- _ENTRIES SUPPLIED_

▶

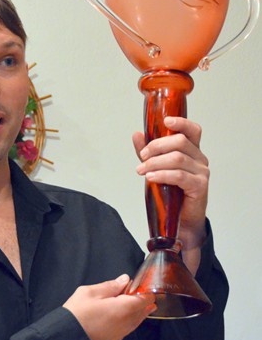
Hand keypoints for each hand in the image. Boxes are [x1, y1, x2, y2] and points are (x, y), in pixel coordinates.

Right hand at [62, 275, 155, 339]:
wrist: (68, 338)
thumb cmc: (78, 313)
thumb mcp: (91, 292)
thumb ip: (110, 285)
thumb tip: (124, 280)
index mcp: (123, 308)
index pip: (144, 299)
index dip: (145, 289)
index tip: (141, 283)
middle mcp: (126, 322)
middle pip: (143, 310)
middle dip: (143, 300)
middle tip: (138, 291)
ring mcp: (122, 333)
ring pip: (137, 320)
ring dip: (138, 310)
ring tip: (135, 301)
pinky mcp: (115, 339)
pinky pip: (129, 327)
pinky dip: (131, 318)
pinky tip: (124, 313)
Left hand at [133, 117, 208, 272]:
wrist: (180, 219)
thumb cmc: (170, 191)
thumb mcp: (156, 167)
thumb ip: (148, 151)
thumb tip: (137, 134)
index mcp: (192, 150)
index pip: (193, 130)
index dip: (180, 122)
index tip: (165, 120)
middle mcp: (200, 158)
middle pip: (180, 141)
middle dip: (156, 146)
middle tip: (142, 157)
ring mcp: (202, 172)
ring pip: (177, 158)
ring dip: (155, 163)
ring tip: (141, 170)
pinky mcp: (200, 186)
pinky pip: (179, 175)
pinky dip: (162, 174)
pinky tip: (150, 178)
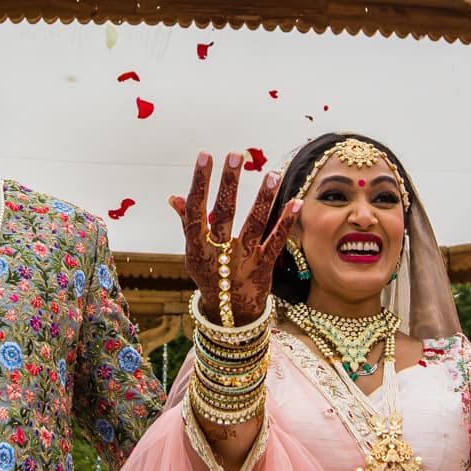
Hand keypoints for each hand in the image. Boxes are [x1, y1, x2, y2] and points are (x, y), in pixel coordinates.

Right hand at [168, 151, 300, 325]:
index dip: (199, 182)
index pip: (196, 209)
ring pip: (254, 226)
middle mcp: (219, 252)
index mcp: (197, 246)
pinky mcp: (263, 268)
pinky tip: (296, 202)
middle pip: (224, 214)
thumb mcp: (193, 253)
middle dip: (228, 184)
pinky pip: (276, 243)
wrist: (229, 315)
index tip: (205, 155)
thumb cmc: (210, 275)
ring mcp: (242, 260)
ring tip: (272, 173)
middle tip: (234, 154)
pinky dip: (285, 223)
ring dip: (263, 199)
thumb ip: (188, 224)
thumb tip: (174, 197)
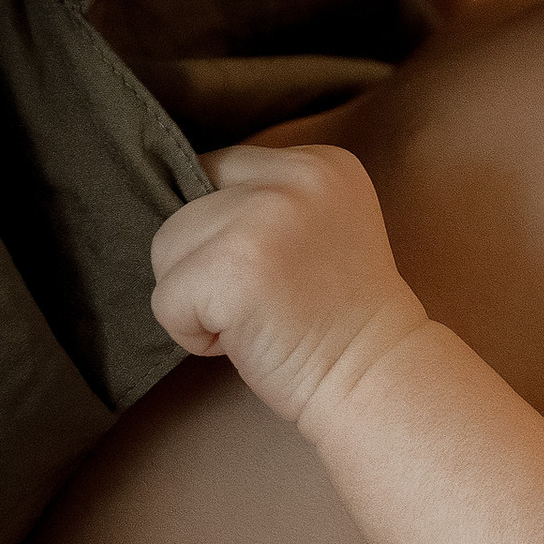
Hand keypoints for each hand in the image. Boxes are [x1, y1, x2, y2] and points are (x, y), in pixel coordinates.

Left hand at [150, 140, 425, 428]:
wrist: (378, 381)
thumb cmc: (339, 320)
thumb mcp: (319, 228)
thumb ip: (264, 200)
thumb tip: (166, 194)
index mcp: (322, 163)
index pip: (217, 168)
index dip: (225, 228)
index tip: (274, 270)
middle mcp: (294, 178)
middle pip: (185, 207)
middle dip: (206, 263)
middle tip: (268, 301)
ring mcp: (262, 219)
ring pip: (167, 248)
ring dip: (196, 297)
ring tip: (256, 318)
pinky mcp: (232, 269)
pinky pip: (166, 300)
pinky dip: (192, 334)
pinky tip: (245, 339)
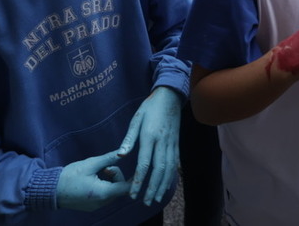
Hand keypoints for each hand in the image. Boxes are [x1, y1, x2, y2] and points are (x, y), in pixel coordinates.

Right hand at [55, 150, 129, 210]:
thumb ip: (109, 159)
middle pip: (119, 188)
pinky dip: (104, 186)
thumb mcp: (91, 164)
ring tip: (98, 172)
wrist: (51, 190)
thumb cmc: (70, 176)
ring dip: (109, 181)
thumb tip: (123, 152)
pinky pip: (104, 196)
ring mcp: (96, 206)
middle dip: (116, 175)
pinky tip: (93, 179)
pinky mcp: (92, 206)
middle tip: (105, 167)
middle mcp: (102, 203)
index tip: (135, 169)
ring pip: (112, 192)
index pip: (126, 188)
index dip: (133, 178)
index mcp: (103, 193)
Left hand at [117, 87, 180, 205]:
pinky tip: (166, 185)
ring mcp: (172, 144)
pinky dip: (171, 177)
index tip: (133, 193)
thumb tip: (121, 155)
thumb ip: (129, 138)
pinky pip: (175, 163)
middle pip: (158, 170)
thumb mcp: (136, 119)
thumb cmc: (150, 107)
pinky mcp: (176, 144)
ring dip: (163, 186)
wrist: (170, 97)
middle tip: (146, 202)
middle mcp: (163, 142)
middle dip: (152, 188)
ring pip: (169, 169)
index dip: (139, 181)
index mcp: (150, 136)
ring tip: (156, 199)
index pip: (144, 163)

◀

- _INSTRUCTIONS FOR THE TASK_
Restate, word for word, the final stretch of the entries above: the line containing "thumb cmc: (70, 176)" and every line after it, up to and including the last.

- _SOLUTION FOR THIS TASK_
thumb cmc: (70, 176)
ring dip: (109, 181)
thumb tip: (123, 152)
pinky pip: (104, 196)
ring mcp: (96, 206)
middle dip: (116, 175)
pinky tip: (93, 179)
pinky mcp: (92, 206)
middle tip: (105, 167)
middle mcp: (102, 203)
index tip: (135, 169)
ring pip: (112, 192)
index pip: (126, 188)
index dip: (133, 178)
index mcp: (103, 193)
Left hand at [117, 87, 180, 205]:
pinky tip: (166, 185)
ring mcp: (172, 144)
pinky dip: (171, 177)
index tip: (133, 193)
thumb tip: (121, 155)
thumb ip: (129, 138)
pinky pip: (175, 163)
middle pip: (158, 170)
thumb mcp: (136, 119)
thumb cmc: (150, 107)
pinky mcp: (176, 144)
ring dip: (163, 186)
wrist: (170, 97)
middle tip: (146, 202)
middle mcp: (163, 142)
middle dip: (152, 188)
ring pip: (169, 169)
index dip: (139, 181)
index mcp: (150, 136)
ring tip: (156, 199)
index pip: (144, 163)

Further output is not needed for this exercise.